A few years ago, one of my classmates gave me a list of Jesuits at the Camillus residence who are former Campion faculty, and Jesuits who are Campion alumni. I have updated this list from time to time - most recently on June 12, 2021 in consultation with Fr. Joseph Eagan.
These are the former Campion faculty, currently living at Camillus in Wauwatosa:
J. Patrick Donnelly taught English and History 1952-62
Joseph F. Eagan '40 taught English, 1956-62
Robert J. Joda, taught English, Spanish and Speech, 1952-55
Theodore M Kalamaja taught Latin, 1963-64
James J. O'Leary, taught Latin 1959-62
Joseph N. Pershe, taught Latin and Math, 1960-61
Thomas Schloemer, taught Latin 1962-65
Jim Warosh, taught English, 1969-75
George Winzenburg, taught History and Phys.Ed, 1969-71
Fr. Winzenburg presently serves as superior of the Jesuit Community at Camillus
Other Campion alumni at Camillus:
James J. King '47
George A. Sullivan '47
Charles R. Baumann '63
Fr.
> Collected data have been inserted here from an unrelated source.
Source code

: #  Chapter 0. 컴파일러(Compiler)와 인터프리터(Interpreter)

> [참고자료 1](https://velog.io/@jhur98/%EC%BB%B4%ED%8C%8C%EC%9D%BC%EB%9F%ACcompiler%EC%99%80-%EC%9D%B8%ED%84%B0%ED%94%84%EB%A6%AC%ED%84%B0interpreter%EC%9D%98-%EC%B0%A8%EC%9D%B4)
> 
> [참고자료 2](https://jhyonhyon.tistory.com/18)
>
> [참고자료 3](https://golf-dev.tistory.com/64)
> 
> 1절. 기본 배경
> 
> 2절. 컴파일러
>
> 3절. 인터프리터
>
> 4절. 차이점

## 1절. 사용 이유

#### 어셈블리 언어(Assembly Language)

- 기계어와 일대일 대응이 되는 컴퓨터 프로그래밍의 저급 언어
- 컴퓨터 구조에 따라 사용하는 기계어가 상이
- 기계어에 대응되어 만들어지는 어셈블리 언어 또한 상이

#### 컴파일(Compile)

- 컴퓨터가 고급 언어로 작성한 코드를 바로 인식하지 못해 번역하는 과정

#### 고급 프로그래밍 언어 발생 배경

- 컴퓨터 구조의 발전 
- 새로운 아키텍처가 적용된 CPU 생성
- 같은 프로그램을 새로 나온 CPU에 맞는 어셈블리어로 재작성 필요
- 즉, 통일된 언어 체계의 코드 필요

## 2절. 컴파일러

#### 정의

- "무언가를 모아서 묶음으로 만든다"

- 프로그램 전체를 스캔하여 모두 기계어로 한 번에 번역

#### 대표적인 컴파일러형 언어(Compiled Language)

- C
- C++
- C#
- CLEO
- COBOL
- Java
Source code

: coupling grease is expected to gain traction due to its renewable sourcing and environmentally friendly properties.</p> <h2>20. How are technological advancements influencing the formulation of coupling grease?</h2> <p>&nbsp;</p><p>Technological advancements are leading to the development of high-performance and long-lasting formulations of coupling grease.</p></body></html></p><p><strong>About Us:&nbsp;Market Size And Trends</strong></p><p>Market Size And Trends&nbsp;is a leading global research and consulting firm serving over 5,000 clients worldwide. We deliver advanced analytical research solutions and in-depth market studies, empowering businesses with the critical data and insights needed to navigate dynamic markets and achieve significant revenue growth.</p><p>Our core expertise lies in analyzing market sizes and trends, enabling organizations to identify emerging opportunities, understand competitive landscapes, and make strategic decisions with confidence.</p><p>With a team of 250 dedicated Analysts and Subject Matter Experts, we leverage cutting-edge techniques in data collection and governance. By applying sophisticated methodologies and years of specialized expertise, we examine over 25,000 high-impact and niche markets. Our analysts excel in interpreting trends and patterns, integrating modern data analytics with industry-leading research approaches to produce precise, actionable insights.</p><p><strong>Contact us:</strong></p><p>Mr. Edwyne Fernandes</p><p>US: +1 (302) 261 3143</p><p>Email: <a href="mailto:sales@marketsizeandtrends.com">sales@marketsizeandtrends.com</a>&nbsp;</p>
Doug Leonhardt taught English, 1964-66 (He is presently at Marquette High School)
Fr. Leonhardt formerly served as superior of the Jesuit Community at Camillus
Fr. Greg Lucey, taught Latin 1958-61, Principal 1969-70, President 1970-75
Fr. Lucey presently lives at Marquette University
Note: this is not a complete list of all living Jesuits who were formerly at Campion, just the ones who are, or have recently been, at the Camillus residence. The residence is located at
10201 West Wisconsin Avenue in Wauwatosa, Wisconsin.
It is now possible to visit the Jesuits at Camillus, but you need to contact them several days ahead of the time of your visit. There are still some Covid restrictions in place.